# [DATA SECTION]

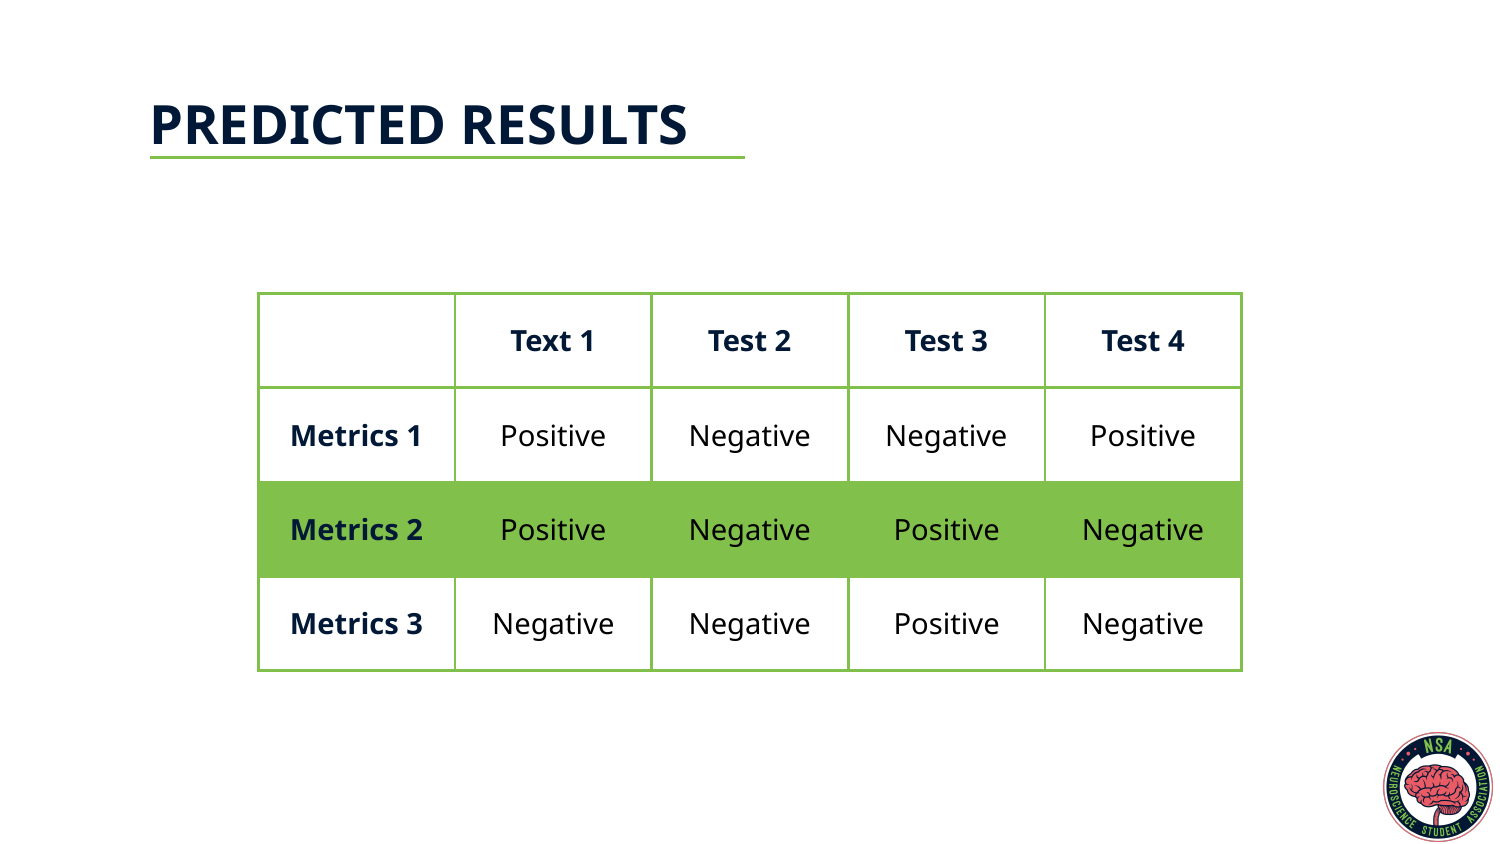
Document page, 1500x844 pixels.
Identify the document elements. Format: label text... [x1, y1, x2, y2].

table_cell Negative [456, 578, 650, 669]
table_cell Metrics 1 [260, 389, 454, 481]
table_cell Positive [1046, 389, 1240, 481]
picture [1383, 732, 1493, 842]
table_cell Positive [456, 389, 650, 481]
table_cell Positive [456, 483, 650, 575]
table_header Text 1 [456, 295, 650, 386]
table_cell Metrics 2 [260, 483, 454, 575]
table_cell Positive [850, 483, 1044, 575]
table_header [260, 295, 454, 386]
table_header Test 2 [653, 295, 847, 386]
table_cell Positive [850, 578, 1044, 669]
table_header Test 3 [850, 295, 1044, 386]
table_cell Negative [653, 389, 847, 481]
table_cell Negative [1046, 483, 1240, 575]
table_header Test 4 [1046, 295, 1240, 386]
table_cell Metrics 3 [260, 578, 454, 669]
title PREDICTED RESULTS [134, 75, 1366, 170]
table_cell Negative [653, 483, 847, 575]
table_cell Negative [1046, 578, 1240, 669]
table_cell Negative [653, 578, 847, 669]
table_cell Negative [850, 389, 1044, 481]
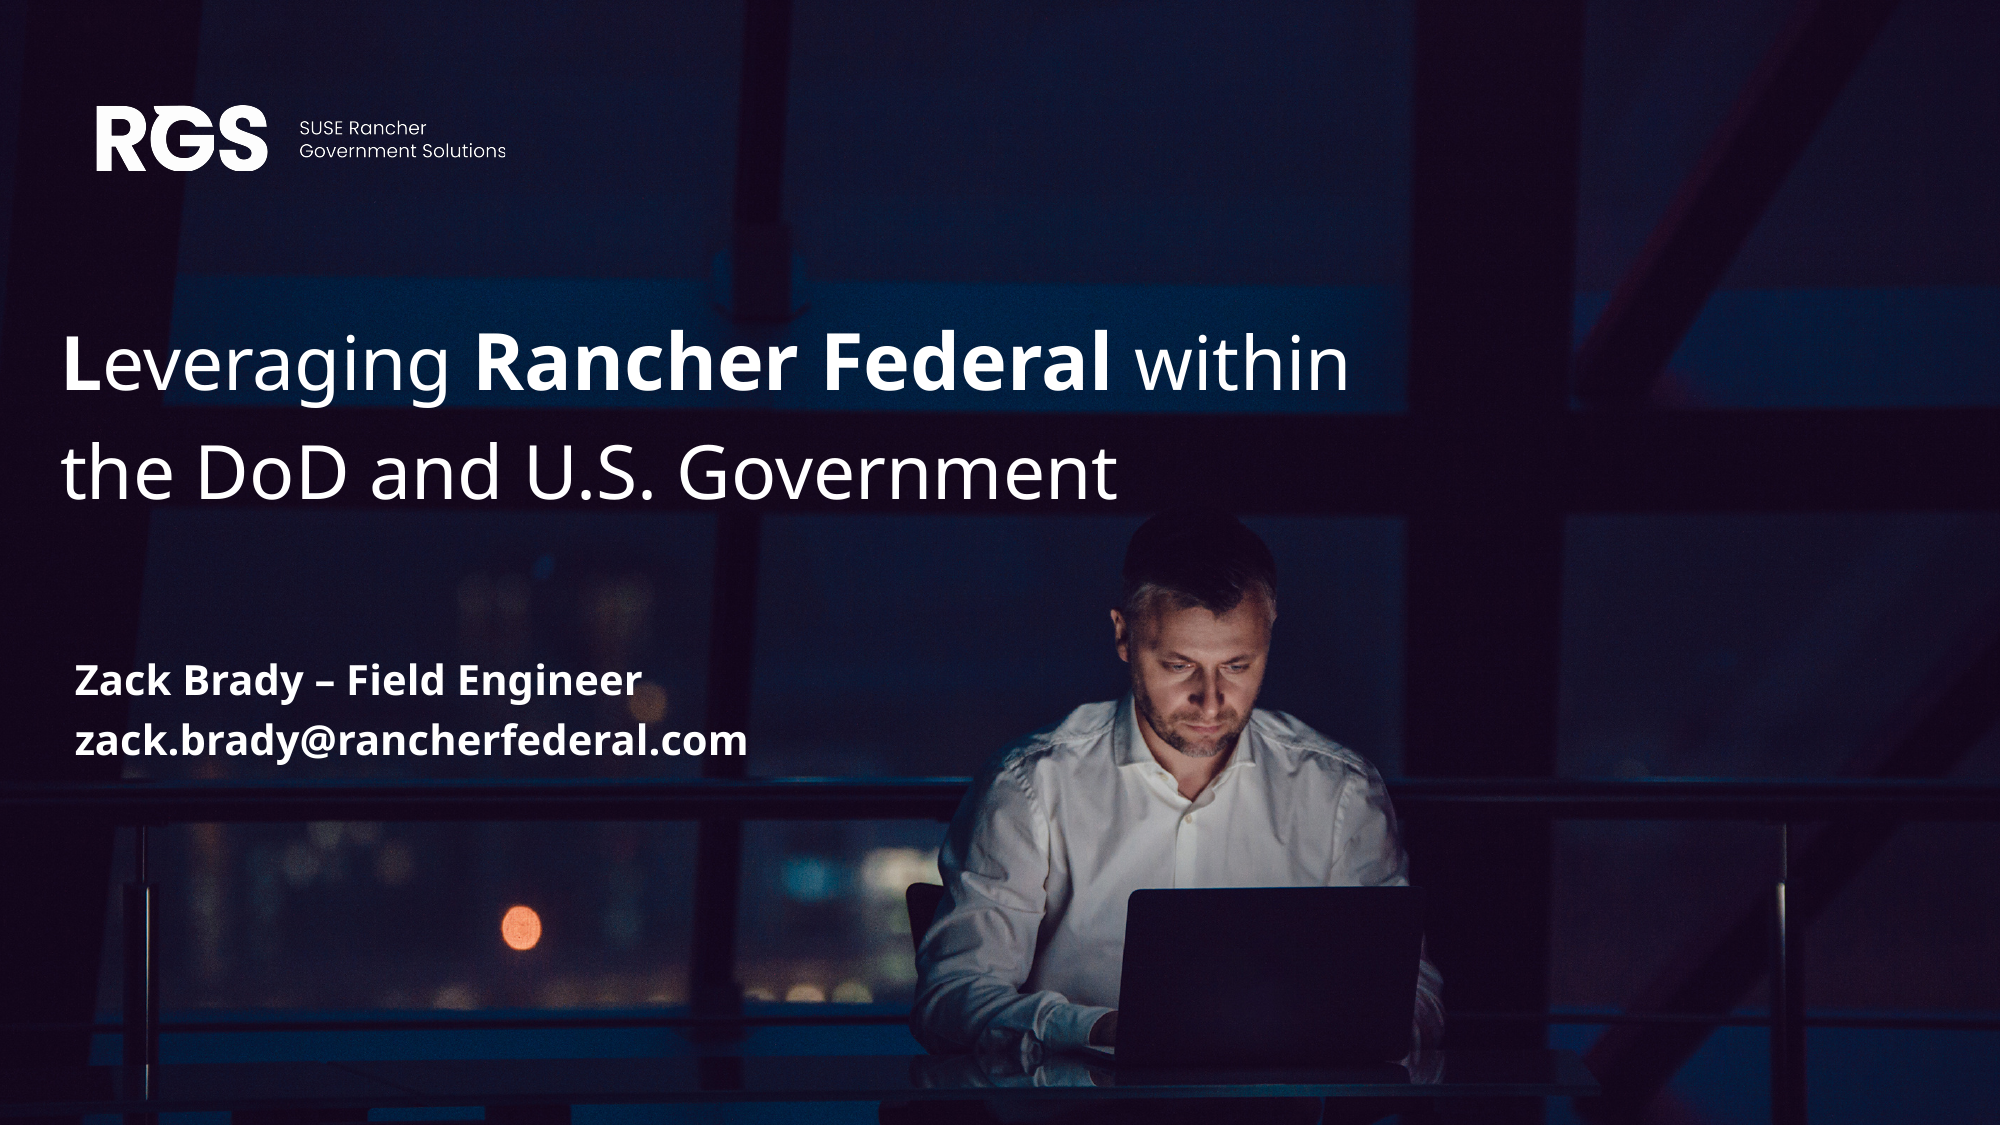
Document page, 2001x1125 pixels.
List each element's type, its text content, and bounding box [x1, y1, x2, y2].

list Leveraging Rancher Federal within the DoD and U.S. Government [60, 294, 1433, 515]
text_box Zack Brady – Field Engineer zack.brady@rancherfederal.com [60, 636, 1060, 771]
picture [0, 0, 2000, 1125]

# [WHAT IS BEING ASKED]
Because the pictures are not wanted, retype only the text of every record, exactly as given.

# [RESULT FOR THIS EXERCISE]
Document page, 1500x844 pixels.
Identify the document elements. Format: label text... [x1, y1, x2, y2].

table_cell Negative [456, 578, 650, 669]
table_cell Metrics 1 [260, 389, 454, 481]
table_cell Positive [1046, 389, 1240, 481]
picture [1383, 732, 1493, 842]
table_cell Positive [456, 389, 650, 481]
table_cell Positive [456, 483, 650, 575]
table_header Text 1 [456, 295, 650, 386]
table_cell Metrics 2 [260, 483, 454, 575]
table_cell Positive [850, 483, 1044, 575]
table_header [260, 295, 454, 386]
table_header Test 2 [653, 295, 847, 386]
table_cell Positive [850, 578, 1044, 669]
table_header Test 3 [850, 295, 1044, 386]
table_cell Negative [653, 389, 847, 481]
table_cell Negative [1046, 483, 1240, 575]
table_header Test 4 [1046, 295, 1240, 386]
table_cell Metrics 3 [260, 578, 454, 669]
title PREDICTED RESULTS [134, 75, 1366, 170]
table_cell Negative [653, 483, 847, 575]
table_cell Negative [1046, 578, 1240, 669]
table_cell Negative [653, 578, 847, 669]
table_cell Negative [850, 389, 1044, 481]
Document page, 2001x1125 pixels.
List each element's type, its text content, and bounding box [x1, y1, x2, y2].

list Leveraging Rancher Federal within the DoD and U.S. Government [60, 294, 1433, 515]
text_box Zack Brady – Field Engineer zack.brady@rancherfederal.com [60, 636, 1060, 771]
picture [0, 0, 2000, 1125]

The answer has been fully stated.